Geçmişte sarfettiği sözler ile şu anda devamlı olarak tekrarladıgı replikleri karşılaştırdıgınızda dahi ortaya çıkacak sonuç, Türkiye siyasetinin ve Türk Siyasetçilerinin halka reva gördükleri muameleyi anlatmak için yeterli olacagı Farklılıklarla dolu olan siyasetçidir kendisi...
çoğu anap ve özal sempatizanını hayal kırıklığına uğratan kişi olmuştur bugün. "cumhurbaşkanlığı seçimleri anayasa mahkemesine gitmemeli" dedikten sonra chp ile ortak hareket ederek halkla alay etmiştir. halkın kendisiyle sandıkta alay edip etmeyeceğini zaman gösterecek. seçimlerde chp'liler kurtarır belki kendisini.

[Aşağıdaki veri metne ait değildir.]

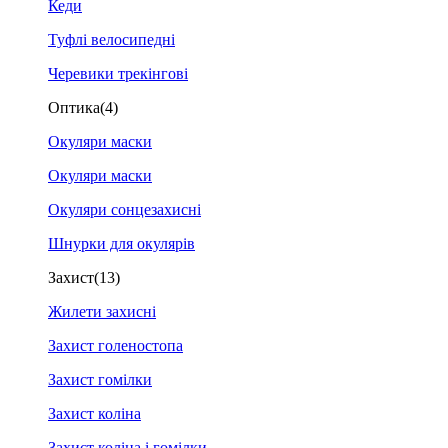
Кеди
Туфлі велосипедні
Черевики трекінгові
Оптика
(4)
Окуляри маски
Окуляри маски
Окуляри сонцезахисні
Шнурки для окулярів
Захист
(13)
Жилети захисні
Захист голеностопа
Захист гомілки
Захист коліна
Захист коліна і гомілки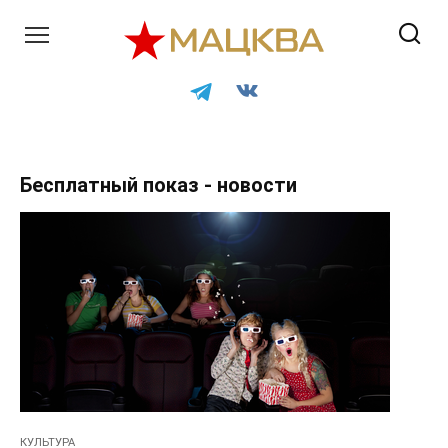
Перейти
к
контенту
Бесплатный показ - новости
КУЛЬТУРА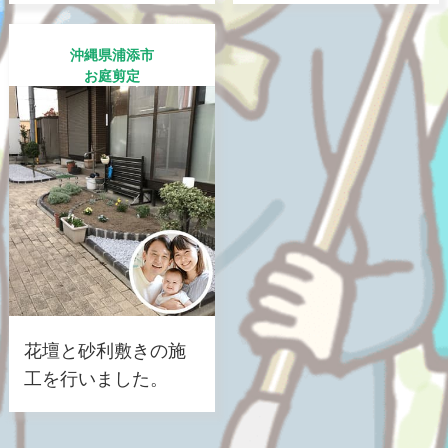
沖縄県浦添市
お庭剪定
花壇と砂利敷きの施
工を行いました。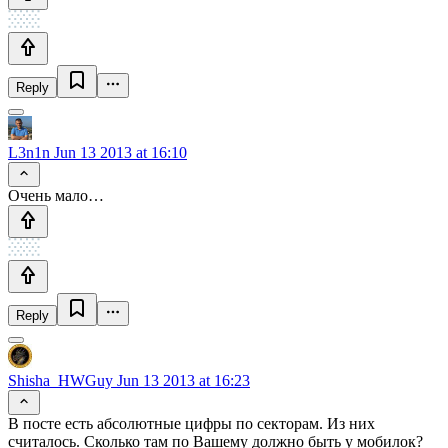
Reply
L3n1n
Jun 13 2013 at 16:10
Очень мало…
Reply
Shisha_HWGuy
Jun 13 2013 at 16:23
В посте есть абсолютные цифры по секторам. Из них
считалось. Сколько там по Вашему должно быть у мобилок?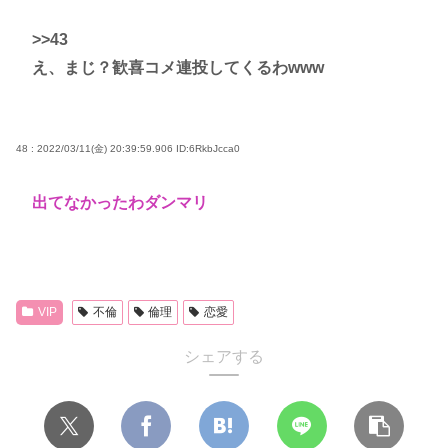
>>43
え、まじ？歓喜コメ連投してくるわwww
48 : 2022/03/11(金) 20:39:59.906
ID:6RkbJcca0
出てなかったわダンマリ
VIP
不倫
倫理
恋愛
シェアする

düzenlediği basın toplantılarında saatlerce konuşsa bile, kamuoyuna doğru dürüst hiç bir mesaj veremeyen, yani boş boş konuşan, "ne şiş yansın ne kebap" mantalitesinde olan, mevcut anap başkanı..
akp'nin, anap'ın 2 yıldır sunduğu "5'li reform paketi"ni cumhurbaşkanlığı seçimi şartını koyarak kabul edip, geliştirdiği organize atağında, topu klas bir hareketle kapıp, kontra atakla karşı kaleye çok şık bırakmış ve akp'nin ipliğini pazara çıkarmış siyasetçi.
ak partiyi merdiven olarak kullanıp başka bir partinin başına geçmiştir.
merkez sağı oluşturacaz bahanesi ile dyp ile birleşme talebini değerlendirmiştir. ancak asıl sebeb tabiki iki partinin oylarını birleştirip meclise girme şanslarını zorlamaktadır.
koltuk sevdalısı ve parti milliyetçisi insandır.
kendi partisi tabanındaki insanları kaybetmiş, onları akp ye kaptırmış kendisinede bir çabulcu oldusu kalmıştır.
ve siyaset hayatının en büyük hatasını kesinlikle bir sağ parti olarak chp ile aynı koridorda yürüyerek kendince demokrasi askeri olmasıdır. demokrasi korumak ile demokrasinin bukadar ayrı kutuplarda olduğu ikinci bir zaman görmeyecektir bu halk.